Мы с Лукасом обмениваемся взглядами. Отец не отвечает. Грязный пол скрипит у меня под ногами, когда я иду за Лукасом. Воздух в доме спертый, в каждом из них пахнет одинаково.

— Для нас это большая честь, быть полезными Вам. — она слегка улыбается, гордость читается в ее глазах. Ей легче смириться, что она умирает.

Девушка проходит в дальнюю часть дома, смотря на Отца с чистым обожанием, ища его ободрения. Отца все знают как героя, спасителя, иногда считают и тем и другим.

Отец кивает, но я замечаю в его взгляде смущение. Он один из Братства, но он, все равно, обычный человек.

— Говорят, что вы бесстрашный. — произносит она. В конце коридора она поворачивает направо и входит в первую дверь. В постели лежит слабая, умирающая женщина.

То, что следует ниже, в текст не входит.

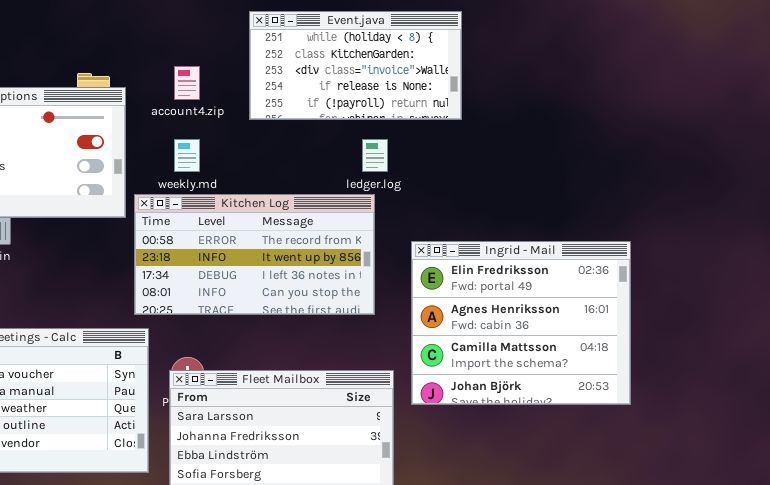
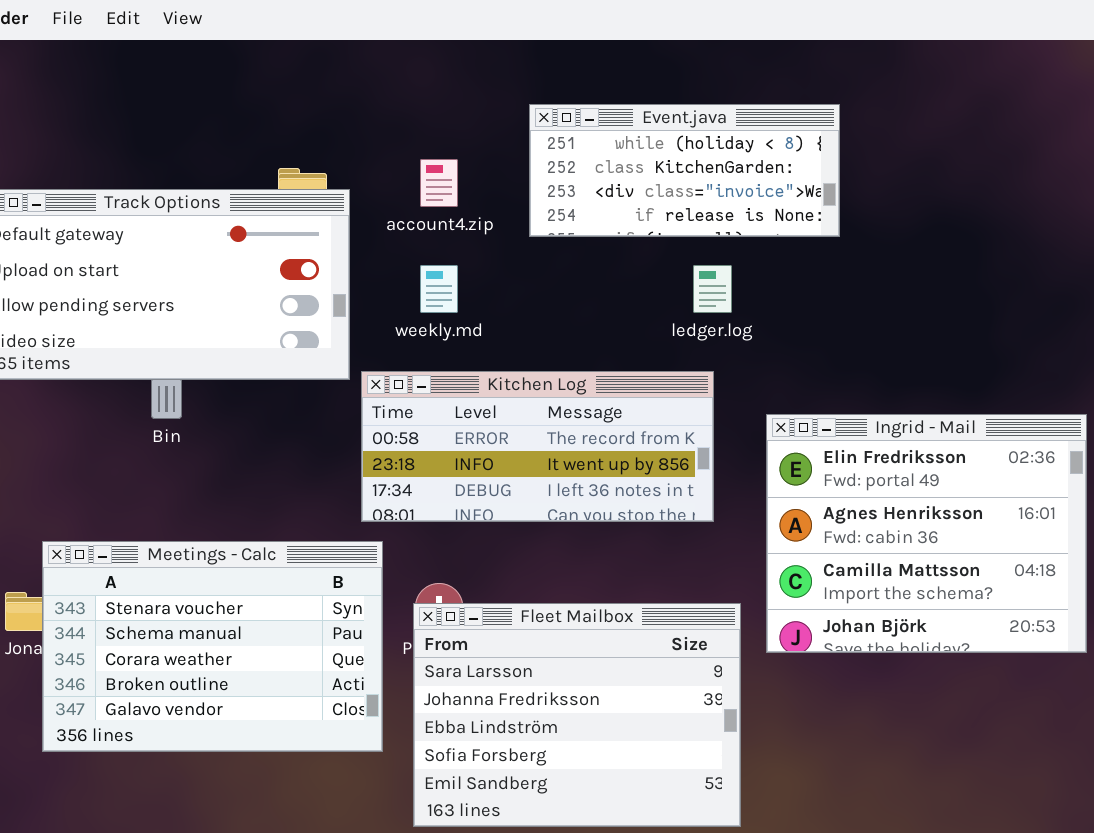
Event.java: [249,11,462,120] -> [529,104,840,237], resized
Kitchen Log: [134,194,375,315] -> [361,371,714,522], resized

Отец ставит сумку на прикроватную тумбочку и начинает работать, не отвечая на ее глупые слова.

Он каждую ночь уходит в Лес, с четырьмя своими детьми. Конечно, у него есть страхи.

Все изменения традиций, означали бы конец человечеству, поэтому, как только мы достигаем возраста подходящего для охоты, мы ежедневно рискуем своими жизнями. Отец заставил нас поклясться, что если кого-то из нас обратят, и он не сможет избавить нас от страданий, кто-то из нас закончит это. Мы, его единственная слабость.

Лукас достает две трубки и подносит к двум большим ранам. Я беру две иглы и втыкаю их в вены на каждой руке.